The feasibility and advantages of the proposed network model are validated using four real datasets. The results from experiments on these datasets affirm the effectiveness of our method. In PEMS03, our model reduces MAE by 2.6% and RMSE by 1.4%. In PEMS04, improvements are 1.6% in MAE and 1.4% in RMSE. In PEMS07, a 4.1% MAE improvement and 2.2% in RMSE is exhibited. Moreover, in PEMS08, our model surpasses the baseline with a 3.4% MAE improvement and 1.6% in RMSE.
We effectively address the challenge of long-range time dependence and significantly improve the performance of the network model compared to several baseline methods, including the most recent state-of-the-art approaches.
The remaining parts of this article are structured as follows:
Section 2 presents some work related to traffic prediction and the swarm intelligence optimization algorithm.
Section 3 presents the methodology of the proposed WOA-AGCRTN, and
Section 4 presents and analyzes the experiment results. Finally,
Section 5 details the conclusions and the prospects of our research.
5. Conclusions
This paper introduces a novel deep learning framework for traffic flow prediction. Firstly, we propose an AGCRN that integrates the transformer algorithm to effectively capture long-range temporal correlations. Secondly, the whale optimization algorithm (WOA) is employed to automatically design a WOA-AGCRTN network structure that achieves optimal performance with limited computational resources. Our network framework’s efficacy and superiority for resolving traffic flow prediction problems are demonstrated by the results from the experiments on four real datasets.

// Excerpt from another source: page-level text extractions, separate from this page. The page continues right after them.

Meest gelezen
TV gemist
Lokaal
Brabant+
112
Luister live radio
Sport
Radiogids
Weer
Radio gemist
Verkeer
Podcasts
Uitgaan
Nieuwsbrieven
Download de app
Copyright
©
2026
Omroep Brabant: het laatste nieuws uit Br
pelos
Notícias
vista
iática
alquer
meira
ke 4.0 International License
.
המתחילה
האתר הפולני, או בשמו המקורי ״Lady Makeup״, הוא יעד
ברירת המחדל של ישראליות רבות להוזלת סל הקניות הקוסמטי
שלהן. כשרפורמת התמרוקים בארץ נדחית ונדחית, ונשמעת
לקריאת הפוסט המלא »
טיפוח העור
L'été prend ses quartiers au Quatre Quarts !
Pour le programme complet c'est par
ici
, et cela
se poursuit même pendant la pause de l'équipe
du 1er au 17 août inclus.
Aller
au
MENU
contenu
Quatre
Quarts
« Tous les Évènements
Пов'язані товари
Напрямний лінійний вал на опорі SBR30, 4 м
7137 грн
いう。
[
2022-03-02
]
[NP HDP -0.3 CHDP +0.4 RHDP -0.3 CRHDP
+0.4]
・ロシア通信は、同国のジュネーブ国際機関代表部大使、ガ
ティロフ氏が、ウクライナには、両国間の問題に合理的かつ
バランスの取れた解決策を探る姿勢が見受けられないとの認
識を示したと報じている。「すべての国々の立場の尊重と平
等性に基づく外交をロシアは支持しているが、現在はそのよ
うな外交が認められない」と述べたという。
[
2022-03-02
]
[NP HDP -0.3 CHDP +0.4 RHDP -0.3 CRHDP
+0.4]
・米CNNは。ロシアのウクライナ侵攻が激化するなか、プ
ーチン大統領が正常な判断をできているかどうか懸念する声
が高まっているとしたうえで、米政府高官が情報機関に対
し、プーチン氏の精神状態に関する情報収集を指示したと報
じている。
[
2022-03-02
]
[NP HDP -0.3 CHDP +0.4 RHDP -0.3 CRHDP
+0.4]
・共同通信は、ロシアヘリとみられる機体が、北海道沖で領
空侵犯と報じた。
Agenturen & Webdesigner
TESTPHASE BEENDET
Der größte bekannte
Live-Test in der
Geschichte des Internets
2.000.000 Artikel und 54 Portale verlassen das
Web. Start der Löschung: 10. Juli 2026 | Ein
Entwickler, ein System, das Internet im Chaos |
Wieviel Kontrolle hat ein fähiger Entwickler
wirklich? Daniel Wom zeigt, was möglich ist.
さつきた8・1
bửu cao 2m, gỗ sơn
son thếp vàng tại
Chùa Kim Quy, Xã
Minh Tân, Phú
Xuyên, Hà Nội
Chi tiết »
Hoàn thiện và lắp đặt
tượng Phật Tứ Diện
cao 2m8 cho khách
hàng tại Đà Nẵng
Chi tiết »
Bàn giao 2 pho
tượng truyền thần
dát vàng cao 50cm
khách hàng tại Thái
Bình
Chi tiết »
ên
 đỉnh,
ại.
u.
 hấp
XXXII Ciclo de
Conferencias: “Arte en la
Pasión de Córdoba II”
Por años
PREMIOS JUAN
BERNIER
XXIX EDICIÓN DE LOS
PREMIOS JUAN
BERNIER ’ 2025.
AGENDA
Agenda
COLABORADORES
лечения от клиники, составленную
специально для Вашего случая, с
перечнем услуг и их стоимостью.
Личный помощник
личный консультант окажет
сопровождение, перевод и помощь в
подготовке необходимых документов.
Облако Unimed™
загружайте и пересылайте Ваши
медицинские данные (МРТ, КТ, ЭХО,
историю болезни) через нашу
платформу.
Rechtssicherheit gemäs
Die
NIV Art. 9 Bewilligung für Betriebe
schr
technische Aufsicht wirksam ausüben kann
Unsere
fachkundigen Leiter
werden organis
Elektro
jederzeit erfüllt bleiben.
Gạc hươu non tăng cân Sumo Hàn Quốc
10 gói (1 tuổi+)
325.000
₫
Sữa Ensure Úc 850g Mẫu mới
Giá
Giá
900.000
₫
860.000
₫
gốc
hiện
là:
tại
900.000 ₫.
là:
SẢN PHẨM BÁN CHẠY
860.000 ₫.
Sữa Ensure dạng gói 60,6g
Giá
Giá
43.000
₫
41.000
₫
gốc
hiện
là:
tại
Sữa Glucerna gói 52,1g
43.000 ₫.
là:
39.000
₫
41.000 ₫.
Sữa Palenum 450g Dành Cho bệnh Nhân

Specifically, in the PEMS03 dataset, it achieved a 2.6% improvement in MAE and a 1.4% improvement in RMSE. In the PEMS04 dataset, the improvements were 1.6% in MAE and 1.4% in RMSE, while the MAPE remained essentially the same as the best baseline. For the PEMS07 dataset, our approach demonstrated a 4.1% improvement in MAE and a 2.2% improvement in RMSE. Moreover, on the PEMS08 dataset, it surpassed the current best baseline approach by achieving a 3.4% improvement in MAE and a 1.6% improvement in RMSE. The experimental results demonstrate that the WOA-AGCRTN model achieved a good performance in traffic flow prediction across four public datasets.
However, using optimization methods to optimize the structure and hyperparameters of neural networks is a very computationally resource intensive task. It is often difficult to optimize a set of structures and hyperparameters for neural networks that perform well on larger datasets. In addition, for any neural network model, the optimal structure and hyperparameters will vary from dataset to dataset. We do not have enough computational resources to search for the optimal parameters and structure of the model for a new dataset. Therefore, we often need to re-optimize the model whenever we train on a new dataset.
Finally, traffic networks exhibit distinct structural and dynamical properties that differentiate them from other types of networks, such as social and biological networks. Therefore, in future research, the plan is to conduct a detailed analysis of the characteristics and dynamic correlations of various networks. We aim to leverage the strengths of the WOA-AGCRTN model in temporal and spatial domains and to explore its applicability in other tasks related to network structure analysis and time prediction.